Now, the thousands of ICE and Border Patrol agents sent by our federal government to terrorize Minneapolis gather and stage at the Whipple Building. And yesterday, an ICE agent named Jonathan Ross left that building, traveled a couple of miles west to South Minneapolis, and murdered Renée Nicole Good.
Good, 37, was a beloved community member. I didn’t know her, but I have friends who did. Their grief is devastating.
Renee was a treasured wife, they tell me. A mom to three children. A poet, an artist, and a community caretaker.
Her unjust death is horrific. And the resonances between our federal government’s bad faith response to it, and the kinds of stories I grew up hearing about the authoritarian government under which my father was raised, are terrifying.

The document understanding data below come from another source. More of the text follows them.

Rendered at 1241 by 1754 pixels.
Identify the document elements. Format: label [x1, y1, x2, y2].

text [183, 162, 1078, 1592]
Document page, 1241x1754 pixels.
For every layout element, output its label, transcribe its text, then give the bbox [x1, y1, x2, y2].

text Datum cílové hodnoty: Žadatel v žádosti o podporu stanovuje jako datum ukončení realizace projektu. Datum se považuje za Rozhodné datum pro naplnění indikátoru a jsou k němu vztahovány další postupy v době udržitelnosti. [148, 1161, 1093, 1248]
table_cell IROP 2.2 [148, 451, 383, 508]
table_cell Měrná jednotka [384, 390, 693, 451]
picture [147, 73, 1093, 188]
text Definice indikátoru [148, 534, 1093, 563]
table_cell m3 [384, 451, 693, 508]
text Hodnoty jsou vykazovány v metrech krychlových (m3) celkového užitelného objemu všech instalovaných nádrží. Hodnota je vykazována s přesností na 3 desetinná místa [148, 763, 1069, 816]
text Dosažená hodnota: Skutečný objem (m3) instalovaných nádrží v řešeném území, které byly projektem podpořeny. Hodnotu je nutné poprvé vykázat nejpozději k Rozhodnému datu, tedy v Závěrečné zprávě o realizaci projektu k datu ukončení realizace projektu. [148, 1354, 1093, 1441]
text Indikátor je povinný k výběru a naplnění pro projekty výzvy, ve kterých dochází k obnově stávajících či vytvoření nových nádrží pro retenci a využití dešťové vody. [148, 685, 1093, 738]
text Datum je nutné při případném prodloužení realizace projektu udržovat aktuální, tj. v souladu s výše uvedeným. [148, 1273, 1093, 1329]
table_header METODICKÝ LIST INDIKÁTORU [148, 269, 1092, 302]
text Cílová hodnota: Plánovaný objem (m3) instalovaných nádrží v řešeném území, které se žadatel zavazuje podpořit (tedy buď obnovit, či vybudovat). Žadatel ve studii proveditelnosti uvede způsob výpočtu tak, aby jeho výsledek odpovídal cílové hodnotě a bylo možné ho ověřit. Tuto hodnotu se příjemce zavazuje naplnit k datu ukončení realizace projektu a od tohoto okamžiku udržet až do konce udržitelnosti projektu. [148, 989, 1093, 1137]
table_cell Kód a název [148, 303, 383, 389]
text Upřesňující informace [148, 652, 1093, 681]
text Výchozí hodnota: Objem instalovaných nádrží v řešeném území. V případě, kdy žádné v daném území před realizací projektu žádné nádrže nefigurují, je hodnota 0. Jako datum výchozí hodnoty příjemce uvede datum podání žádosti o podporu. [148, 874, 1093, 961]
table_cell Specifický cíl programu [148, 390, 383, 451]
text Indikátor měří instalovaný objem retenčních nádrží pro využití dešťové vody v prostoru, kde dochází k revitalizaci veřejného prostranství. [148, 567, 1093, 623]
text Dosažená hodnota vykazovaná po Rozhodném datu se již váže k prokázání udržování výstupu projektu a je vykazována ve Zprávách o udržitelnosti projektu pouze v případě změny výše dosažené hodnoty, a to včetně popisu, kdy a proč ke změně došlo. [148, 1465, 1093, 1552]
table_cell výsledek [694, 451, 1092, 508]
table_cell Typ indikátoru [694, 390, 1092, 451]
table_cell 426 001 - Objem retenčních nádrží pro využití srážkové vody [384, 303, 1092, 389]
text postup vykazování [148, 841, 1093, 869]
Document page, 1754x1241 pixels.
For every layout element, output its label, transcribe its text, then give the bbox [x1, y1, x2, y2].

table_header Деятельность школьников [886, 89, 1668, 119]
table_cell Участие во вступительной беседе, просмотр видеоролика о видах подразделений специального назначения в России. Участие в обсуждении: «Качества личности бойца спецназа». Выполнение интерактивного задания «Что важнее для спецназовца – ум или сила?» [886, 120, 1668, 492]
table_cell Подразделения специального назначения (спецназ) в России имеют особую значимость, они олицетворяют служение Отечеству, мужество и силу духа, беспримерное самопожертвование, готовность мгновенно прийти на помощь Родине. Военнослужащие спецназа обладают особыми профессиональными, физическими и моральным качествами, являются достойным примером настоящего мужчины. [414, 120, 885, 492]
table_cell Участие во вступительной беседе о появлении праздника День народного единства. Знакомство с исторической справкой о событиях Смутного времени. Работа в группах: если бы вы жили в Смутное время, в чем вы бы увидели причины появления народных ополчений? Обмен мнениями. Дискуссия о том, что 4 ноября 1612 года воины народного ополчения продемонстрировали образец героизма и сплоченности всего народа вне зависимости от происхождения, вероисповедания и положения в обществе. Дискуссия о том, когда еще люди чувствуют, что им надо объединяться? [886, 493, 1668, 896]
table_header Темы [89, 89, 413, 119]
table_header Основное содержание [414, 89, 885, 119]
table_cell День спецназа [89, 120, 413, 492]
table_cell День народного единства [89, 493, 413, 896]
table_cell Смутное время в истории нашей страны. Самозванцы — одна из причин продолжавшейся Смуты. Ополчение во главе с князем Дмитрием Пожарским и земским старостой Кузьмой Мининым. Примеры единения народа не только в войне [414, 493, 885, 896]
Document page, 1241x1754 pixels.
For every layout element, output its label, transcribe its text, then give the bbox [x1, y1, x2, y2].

Within hours of Good’s killing, President Donald Trump was spreading false claims about how it happened, claiming that Good ran over the ICE agent who shot her. Multiple video analyses have shown how inaccurate his words are. Homeland Security Secretary Kristi Noem claimed Good, who was driving at the time of shooting, was engaged in “domestic terrorism.” It has been sickening to hear these leaders not only desecrate Good’s memory, but also try to weaponize it to further energize their campaign against our immigrant neighbors and loved ones.
LIke many American Jews, I was raised to believe in the American dream, and in a government that was here to represent me, care for me, and be a force for good in the world. And as the daughter of a Holocaust survivor, I always knew how fragile principles of liberty and equality can be.
I have known for a long time that the U.S. government has never equally defended the lives and rights of all people — and that it has too often, as in the case of the Dakota and other Indigenous Americans, actively destroyed those lives. But amid the Trump administration’s campaign against immigrant communities, it’s the tragedy of Good’s death that has most completely shattered the vision of what my Holocaust survivor father had taught me to hope for in the U.S.
Our current federal government lies to us, and lies about us. They blur the lines between fact and fiction. They gaslight. They have specifically tried to foment discord within the Jewish community, and between us and our allies. They try to divide us because they’re afraid of the strength and power that we have when we rise up as one.
That is why we gathered at the Whipple Federal Building today to honor Good’s memory, and to protest ICE’s ongoing assault on our fellow Minnesotans. This is the place where some of our neighbors go to be detained, and never come back. Instead, they are deported — sometimes to countries where they have never before set foot — and ripped from those they love, just as my father was ripped from his parents.
As Jews, we remember our family histories not to make us fearful or to isolate ourselves, but rather to prepare us for moments just like this one. Our history is not meant to be forgotten. It is not meant to sit neatly on museum shelves or be tucked away in old family albums. We are meant to carry it. We are meant to learn from it. And we are meant to act because of it.